==== DOCUMENT PASSAGE

LCL is a symbol of success for the country; a flagship of Malaysian products and high quality workmanship.

However, like many businesses in the current challenging economic climate, LCL is hard hit by uncontrollable market forces in every way imaginable - harsh commercial treatments, cancelled contracts and non-payment by customers that do not help the struggling economy.

To us current and former employees, LCL is a family where people of different backgrounds cross road but aligned by the same goals and visions. The examplary and tireless leadership of founder and MD Low Chin Meng has been a beacon of success, our hope and driving force through thick and thin.

This page is open to those who wish to express their thoughts, feelings and support for LCL
.

Saturday, December 19, 2009

"Hang In There LCL" on Facebook


Check out comments and photos at "Hang In There LCL" on Facebook! The fans are growing!
(Link is on the right of this page)

LCL boss: I sold 28m shares to help firm repay bank loan

Business Times, Saturday, December 19, 2009, 07.08 PM

LCL Corp Bhd's (7177) chairman Datuk Low Chin Meng progressively sold some 28 milion shares a month before major subsidiary, LCL Furniture Sdn Bhd, defaulted in its payment of credit facilities.

"I had instructed for the shares to be sold to help the company pay its loan facilities," Low told Business Times when contacted yesterday.

The move however, did not help steer the group away from defaulting on its loans. The group is now in PN17 status.

LCL Furniture is currently under receivership.

Low raised some RM16 million in the open market through the disposals.
While he has no plans of leaving the group, he would be compelled to adhere to the wishes of shareholders and board members, if they want him to leave. There have been no calls for him to do so yet.

With his own disposals and CIMB Islamic Bank Bhd force-selling 16 million shares belonging to him last Monday, Low no longer owns shares in the interior fit-out company he co-founded 24 years ago.

"Our company still has cash flow, its a little stream that helps us to go about with our job, it's not a cascading waterfall, which is what the banks want," LCL Corp chief executive officer Paul Lim Pang Kiam said after the group's extraordinary general meeting (EGM) in Selangor yesterday.

The EGM was convened to approve a change in auditors for the group to Messrs UHY Diong, with the resignation of Messrs Ernst & Young. The resolution was approved in the meeting, which lasted about 20 minutes.

The company is currently engaging all its lenders and creditors proactively to seek an amicable solution and a way out to resolve the critical issues, which includes a global debt- restructuring scheme.

Lim said despite the board's best efforts of proactively coming up with a debt-restructuring scheme and explaining the situation to their creditors, they could not stop LCL Furniture from going under receivership.

========
==== GIVEN DATA

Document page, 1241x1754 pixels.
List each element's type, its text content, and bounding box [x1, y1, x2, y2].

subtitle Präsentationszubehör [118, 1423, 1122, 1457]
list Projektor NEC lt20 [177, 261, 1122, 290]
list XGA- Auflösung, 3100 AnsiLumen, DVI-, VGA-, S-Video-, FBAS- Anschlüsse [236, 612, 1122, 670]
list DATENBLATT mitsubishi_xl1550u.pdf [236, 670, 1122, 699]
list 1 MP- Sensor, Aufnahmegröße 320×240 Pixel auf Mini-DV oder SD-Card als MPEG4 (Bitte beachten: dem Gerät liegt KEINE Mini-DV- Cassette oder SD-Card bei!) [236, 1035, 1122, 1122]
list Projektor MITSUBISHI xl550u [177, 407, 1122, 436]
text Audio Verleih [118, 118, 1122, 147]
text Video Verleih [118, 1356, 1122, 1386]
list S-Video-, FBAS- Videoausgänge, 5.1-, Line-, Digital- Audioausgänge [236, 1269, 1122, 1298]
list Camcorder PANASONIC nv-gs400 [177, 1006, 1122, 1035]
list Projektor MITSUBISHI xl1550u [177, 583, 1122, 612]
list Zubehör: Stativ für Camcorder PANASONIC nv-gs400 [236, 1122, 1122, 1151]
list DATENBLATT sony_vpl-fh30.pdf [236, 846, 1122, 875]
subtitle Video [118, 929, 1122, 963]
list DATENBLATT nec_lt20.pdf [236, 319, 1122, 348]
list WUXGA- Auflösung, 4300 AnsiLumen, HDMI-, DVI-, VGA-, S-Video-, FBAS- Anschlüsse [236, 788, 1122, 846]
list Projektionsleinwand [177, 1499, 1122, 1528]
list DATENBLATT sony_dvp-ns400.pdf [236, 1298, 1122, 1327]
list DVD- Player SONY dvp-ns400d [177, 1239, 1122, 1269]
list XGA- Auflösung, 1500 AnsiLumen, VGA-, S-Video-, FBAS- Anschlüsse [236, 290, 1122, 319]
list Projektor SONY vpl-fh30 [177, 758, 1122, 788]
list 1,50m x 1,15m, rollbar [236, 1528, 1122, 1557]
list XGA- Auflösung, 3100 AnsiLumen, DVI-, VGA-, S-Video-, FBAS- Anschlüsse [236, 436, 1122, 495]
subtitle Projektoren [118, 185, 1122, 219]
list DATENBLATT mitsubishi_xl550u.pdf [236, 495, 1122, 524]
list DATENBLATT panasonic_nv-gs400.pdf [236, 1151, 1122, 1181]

========

REQUIREMENT:
Revise the LCL article from "Business Times, Saturday, December" up to and including "to do so yet.", putting "stock market" wherever "open market" appears. The records were taken from a different source.

SOLUTION:
Business Times, Saturday, December 19, 2009, 07.08 PM

LCL Corp Bhd's (7177) chairman Datuk Low Chin Meng progressively sold some 28 milion shares a month before major subsidiary, LCL Furniture Sdn Bhd, defaulted in its payment of credit facilities.

"I had instructed for the shares to be sold to help the company pay its loan facilities," Low told Business Times when contacted yesterday.

The move however, did not help steer the group away from defaulting on its loans. The group is now in PN17 status.

LCL Furniture is currently under receivership.

Low raised some RM16 million in the stock market through the disposals.
While he has no plans of leaving the group, he would be compelled to adhere to the wishes of shareholders and board members, if they want him to leave. There have been no calls for him to do so yet.